La locomotive chinoise ralentit: production industrielle, ventes de détail, investissements n'ont plus le même élan qu'avant. Preuve que les mesures visant à freiner la spéculation immobilière marchent. Peut-être trop bien.

Le mois dernier, les nouveaux prêts hypothécaires consentis par les banques à Shanghai ont plongé de 98% par rapport au montant enregistré il y a un an, vient d'annoncer la Banque populaire de Chine. Une chute spectaculaire.

Qui plus est, les ventes de maisons, toujours dans la ville-phare des affaires en Chine, ont diminué de 11% au début du mois d'août, selon un sondage, alors que l'offre de propriétés à vendre a rétréci de 36%.

Ces chiffres illustrent à quel point les mesures anti-surchauffe, implantées par Pékin à l'hiver pour dégonfler la bulle immobilière, sont efficaces. C'est comme si les acheteurs, jadis attirés par tout ce qui est «briques et mortier» dans le coin, avaient disparu.

Faut-il rappeler que les mesures chinoises destinées à refroidir l'immobilier ne manquent pas de mordant: durcissement des conditions d'accès au crédit, interdiction aux banques de prêter aux personnes achetant un troisième logement et hausse de la mise de fonds pour l'achat d'une résidence secondaire.

Résultat: l'envolée des prix des maisons en Chine ralentit. Une bonne nouvelle. Mais ce coup de frein de l'État, qui voulait aussi prévenir une crise parmi les banques qui ont prêté des milliards aux promoteurs immobiliers sans trop demander de comptes, touche l'ensemble de l'économie. Peut-être trop. Tant et si bien que Pékin devra tôt ou tard faire une volte-face, croient des experts.

«Le gouvernement sera obligé de relaxer ses politiques pour éviter un atterrissage brutal de l'économie (...), nous nous attendons à un virage à 180 degrés concernant les mesures touchant les prêts bancaires», affirme Mark Williams, économiste de Capital Economics.

Perte de vitesse

Les données de juillet confirment la tendance récente de la conjoncture chinoise: le moteur de la croissance mondiale a perdu de sa vitesse.

Les ventes de détail ont progressé de 17,9%, au lieu de 18,3% en juin. Les investissements augmentent aussi moins rapidement.

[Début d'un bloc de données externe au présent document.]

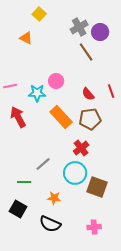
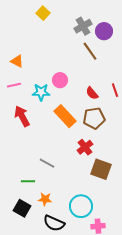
orange triangle: (26, 38) -> (17, 61), moved
gray line: (43, 164) -> (47, 163), turned 70
cyan circle: (75, 173) -> (81, 206), moved
brown square: (97, 187) -> (101, 169), moved
orange star: (54, 198) -> (45, 199), moved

Et les exportations ont enregistré une progression de 38% alors qu'elles avaient bondi de 44% le mois d'avant.

En somme, les trois moteurs de la croissance - consommation, investissements et exportations - calment leur rythme sous l'effet des mesures anti-surchauffe.

Ces mesures se répercutent sur la production industrielle, qui a progressé de 13,4% en juillet, contre 13,7% le mois précédent et 16,5% en mai. C'est sa plus faible hausse en 11 mois.

Rien de dramatique jusque-là, c'est certain. Mais d'autres indicateurs sont plus inquiétants: les banques chinoises ont réduit leurs prêts - de toutes catégories - de 12% en juillet. Le volume des prêts est inférieur aux prévisions, signe précurseur d'une consommation domestique qui pourrait ralentir davantage.

L'inflation à un sommet

En revanche, les inquiétudes sur l'inflation chinoise persistent et devraient, en principe, pousser le gouvernement à rester vigilant.

Comme on l'a appris la semaine dernière, la hausse des prix a atteint 3,3% le mois dernier, contre 2,9% en juin et le plafond de 3% (sur un an) visé par le gouvernement.

Or, le portrait est trompeur. Les économistes soulignent que la flambée des prix est surtout due aux pluies diluviennes qui ont détruit des récoltes et fait grimper les cours alimentaires de 6,8%. Un problème passager, donc.

Aussi, les sages de Morgan Stanley et Bank of America/Merrill Lynch parient que l'inflation en Chine s'approche d'un sommet et devrait s'estomper prochainement, laissant du coup une marge de manoeuvre au gouvernement.

«Les autorités auront la possibilité de soutenir la croissance si cela est nécessaire», ajoute la banque japonaise Nomura, qui s'attend à un assouplissement des mesures restrictives sur le crédit. D'ailleurs, Pékin a exprimé dans les derniers temps ses inquiétudes face à la perte de vitesse des pays industrialisés.

Il y a donc de l'espoir. Au moment où la reprise américaine semble en panne, la Chine pourrait de nouveau prendre la relève - comme elle l'a fait en 2008 avec son mégaplan de relance de 700 milliards - pour soutenir la croissance mondiale.

Un coup d'accélérateur de la locomotive chinoise serait bienvenu en Occident, c'est certain. Surtout en Bourse où les investisseurs ne savent plus à quel train s'accrocher ces temps-ci.